◆ Exercise directions: Duplicate the part of the passage on Adler's theater design that opens with the words containing "Adler & Sullivan, The" and closes with "century opera house.".

2.15. ADLER’S DESIGN OF THE THEATER HOUSE

Adler & Sullivan, The Auditorium. Temporary Enclosure for the 1888 Republican National Convention, June 1888. (urbanremainschicago.com)

With the commitment of the Republicans in December 1887 to come to Chicago in June 1888, the Auditorium Board directed Adler to concentrate all construction efforts towards completing the theater house to a temporary level that would be usable for the convention.  As the design of the theater had been the primary reason for Peck’s insistence on Adler & Sullivan, Adler had brought all his knowledge of and experience with acoustics to bear on its design.  This, and more, would be required as not only did Peck want to build the largest opera house in the world, but also had some decidedly democratic ideals for the theater that were at odds with some of the primary design concepts of the traditional nineteenth century opera house.

Hannaford & Proctor, Music Hall, Cincinnati, 1877. (Online)

First, being built in Chicago during the 1880s, it had to be the world’s biggest opera house (Cincinnati had 3627 seats, La Scala in Milan had 3600 seats). From the standpoint of Peck’s dream of making the Auditorium the permanent location for all Presidential conventions, the Auditorium had to be larger than Cincinnati’s Music Hall, still the largest mixed-use combined Opera House/Convention Hall in the U.S.  One of the reasons for Music Hall’s record seating capacity had been a minimum of private boxes, something that Peck admired.  Music Hall had also been intentionally designed to be flexible in order to accommodate exhibitions and conventions, precisely the model that Peck had chosen for the Auditorium.

Teatro alla Scala, Milan, 1778. (Online)

Besides feeding the bragging rights of the Windy City, the record size was also a result of Peck’s political agenda for the project that he expressed to a Tribune reporter on the eve of the convention: “to be that of affording a meeting ground for the people, where the working masses could experience the influence of the finest music.”  Peck confirmed this later in a letter he wrote to the stockholders just prior to the Auditorium’s grand opening on December 9, 1889: “They [European theaters] are built rather for the few than for the masses – the titled and the wealthy rather than for the people – lacking the broad democratic policy of providing for all which prevails in the arrangement of your Auditorium, thereby lessening the gulf between the classes.”      

Hannaford & Proctor, Music Hall. Banquet in honor of the completion of the Cincinnati & Southern Railroad, 1880. The house was designed so that a level floor could be installed to allow the hall to also perform as a banquet or ballroom floor. (Painter, Music Hall)

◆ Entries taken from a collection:
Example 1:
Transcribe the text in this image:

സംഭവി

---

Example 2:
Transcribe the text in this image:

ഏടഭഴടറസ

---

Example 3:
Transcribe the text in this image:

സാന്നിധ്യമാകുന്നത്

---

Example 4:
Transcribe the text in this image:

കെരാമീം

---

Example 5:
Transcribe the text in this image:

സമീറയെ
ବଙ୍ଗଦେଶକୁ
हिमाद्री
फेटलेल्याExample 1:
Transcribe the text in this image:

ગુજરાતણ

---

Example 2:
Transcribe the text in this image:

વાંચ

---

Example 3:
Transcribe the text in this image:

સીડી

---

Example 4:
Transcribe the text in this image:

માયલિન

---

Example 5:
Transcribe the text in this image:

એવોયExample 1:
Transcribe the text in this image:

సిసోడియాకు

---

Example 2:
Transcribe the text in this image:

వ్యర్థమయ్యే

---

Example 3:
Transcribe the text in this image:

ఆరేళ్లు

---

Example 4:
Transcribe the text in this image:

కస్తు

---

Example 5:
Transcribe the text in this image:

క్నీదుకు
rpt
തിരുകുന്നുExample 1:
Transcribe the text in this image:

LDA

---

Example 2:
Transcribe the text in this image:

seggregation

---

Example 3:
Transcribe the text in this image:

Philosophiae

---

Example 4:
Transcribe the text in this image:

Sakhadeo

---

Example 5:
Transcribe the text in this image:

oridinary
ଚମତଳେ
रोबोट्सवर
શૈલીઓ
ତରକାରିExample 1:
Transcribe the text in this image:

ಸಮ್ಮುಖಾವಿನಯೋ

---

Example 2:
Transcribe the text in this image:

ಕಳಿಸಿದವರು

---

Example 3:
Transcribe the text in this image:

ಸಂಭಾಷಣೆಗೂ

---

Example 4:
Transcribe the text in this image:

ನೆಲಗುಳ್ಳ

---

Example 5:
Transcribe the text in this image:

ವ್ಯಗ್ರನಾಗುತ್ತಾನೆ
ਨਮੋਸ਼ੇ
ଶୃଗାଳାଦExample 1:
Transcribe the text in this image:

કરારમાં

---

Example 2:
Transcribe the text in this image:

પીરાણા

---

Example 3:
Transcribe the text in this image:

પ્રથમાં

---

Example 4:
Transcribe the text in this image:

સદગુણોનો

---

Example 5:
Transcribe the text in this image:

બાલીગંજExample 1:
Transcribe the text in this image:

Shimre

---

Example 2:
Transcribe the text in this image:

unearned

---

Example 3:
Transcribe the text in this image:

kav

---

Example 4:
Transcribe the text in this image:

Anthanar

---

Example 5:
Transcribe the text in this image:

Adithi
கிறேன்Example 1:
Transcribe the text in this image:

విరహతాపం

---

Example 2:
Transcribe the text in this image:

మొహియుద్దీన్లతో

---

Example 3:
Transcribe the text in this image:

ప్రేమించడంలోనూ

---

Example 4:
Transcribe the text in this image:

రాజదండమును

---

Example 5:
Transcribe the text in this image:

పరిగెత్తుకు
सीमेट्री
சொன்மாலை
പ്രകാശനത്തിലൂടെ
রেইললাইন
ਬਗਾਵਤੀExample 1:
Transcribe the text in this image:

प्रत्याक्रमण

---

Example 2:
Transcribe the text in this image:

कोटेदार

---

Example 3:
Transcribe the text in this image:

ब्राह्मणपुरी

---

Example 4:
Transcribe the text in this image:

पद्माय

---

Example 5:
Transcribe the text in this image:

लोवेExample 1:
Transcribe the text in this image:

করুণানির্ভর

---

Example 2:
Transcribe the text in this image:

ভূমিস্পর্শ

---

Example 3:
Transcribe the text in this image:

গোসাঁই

◆ Answer to the task:
Adler & Sullivan, The Auditorium. Temporary Enclosure for the 1888 Republican National Convention, June 1888. (urbanremainschicago.com)

With the commitment of the Republicans in December 1887 to come to Chicago in June 1888, the Auditorium Board directed Adler to concentrate all construction efforts towards completing the theater house to a temporary level that would be usable for the convention.  As the design of the theater had been the primary reason for Peck’s insistence on Adler & Sullivan, Adler had brought all his knowledge of and experience with acoustics to bear on its design.  This, and more, would be required as not only did Peck want to build the largest opera house in the world, but also had some decidedly democratic ideals for the theater that were at odds with some of the primary design concepts of the traditional nineteenth century opera house.